== Work instructions ==
A verbatim copy of the records below, pictures omitted, is the task.

(Document images with source code)

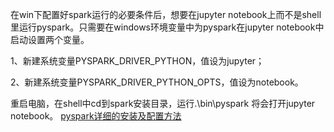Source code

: 在win下配置好spark运行的必要条件后，想要在jupyter notebook上而不是shell里运行pyspark。只需要在windows环境变量中为pyspark在jupyter notebook中
启动设置两个变量。

1、新建系统变量PYSPARK_DRIVER_PYTHON，值设为jupyter；

2、新建系统变量PYSPARK_DRIVER_PYTHON_OPTS，值设为notebook。

重启电脑，在shell中cd到spark安装目录，运行.\bin\pyspark 将会打开jupyter notebook。
[pyspark详细的安装及配置方法](https://www.cnblogs.com/zhw-080/archive/2016/08/05/5740580.html)
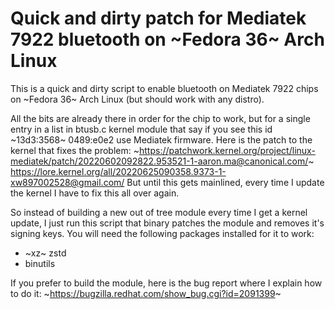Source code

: # Quick and dirty patch for Mediatek 7922 bluetooth on ~Fedora 36~ Arch Linux

This is a quick and dirty script to enable bluetooth on Mediatek 7922 chips on ~Fedora 36~ Arch Linux (but should work with any distro).

All the bits are already there in order for the chip to work, but for a single entry in a list in btusb.c kernel module that say if you see this id ~13d3:3568~ 0489:e0e2 use Mediatek firmware. Here is the patch to the kernel that fixes the problem: ~https://patchwork.kernel.org/project/linux-mediatek/patch/20220602092822.953521-1-aaron.ma@canonical.com/~ https://lore.kernel.org/all/20220625090358.9373-1-xw897002528@gmail.com/ But until this gets mainlined, every time I update the kernel I have to fix this all over again.

So instead of building a new out of tree module every time I get a kernel update, I just run this script that binary patches the module and removes it's signing keys.
You will need the following packages installed for it to work:
  - ~xz~ zstd
  - binutils

If you prefer to build the module, here is the bug report where I explain how to do it: ~https://bugzilla.redhat.com/show_bug.cgi?id=2091399~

== Final answer ==
Source code

: 在win下配置好spark运行的必要条件后，想要在jupyter notebook上而不是shell里运行pyspark。只需要在windows环境变量中为pyspark在jupyter notebook中
启动设置两个变量。

1、新建系统变量PYSPARK_DRIVER_PYTHON，值设为jupyter；

2、新建系统变量PYSPARK_DRIVER_PYTHON_OPTS，值设为notebook。

重启电脑，在shell中cd到spark安装目录，运行.\bin\pyspark 将会打开jupyter notebook。
[pyspark详细的安装及配置方法](https://www.cnblogs.com/zhw-080/archive/2016/08/05/5740580.html)
Source code

: # Quick and dirty patch for Mediatek 7922 bluetooth on ~Fedora 36~ Arch Linux

This is a quick and dirty script to enable bluetooth on Mediatek 7922 chips on ~Fedora 36~ Arch Linux (but should work with any distro).

All the bits are already there in order for the chip to work, but for a single entry in a list in btusb.c kernel module that say if you see this id ~13d3:3568~ 0489:e0e2 use Mediatek firmware. Here is the patch to the kernel that fixes the problem: ~https://patchwork.kernel.org/project/linux-mediatek/patch/20220602092822.953521-1-aaron.ma@canonical.com/~ https://lore.kernel.org/all/20220625090358.9373-1-xw897002528@gmail.com/ But until this gets mainlined, every time I update the kernel I have to fix this all over again.

So instead of building a new out of tree module every time I get a kernel update, I just run this script that binary patches the module and removes it's signing keys.
You will need the following packages installed for it to work:
  - ~xz~ zstd
  - binutils

If you prefer to build the module, here is the bug report where I explain how to do it: ~https://bugzilla.redhat.com/show_bug.cgi?id=2091399~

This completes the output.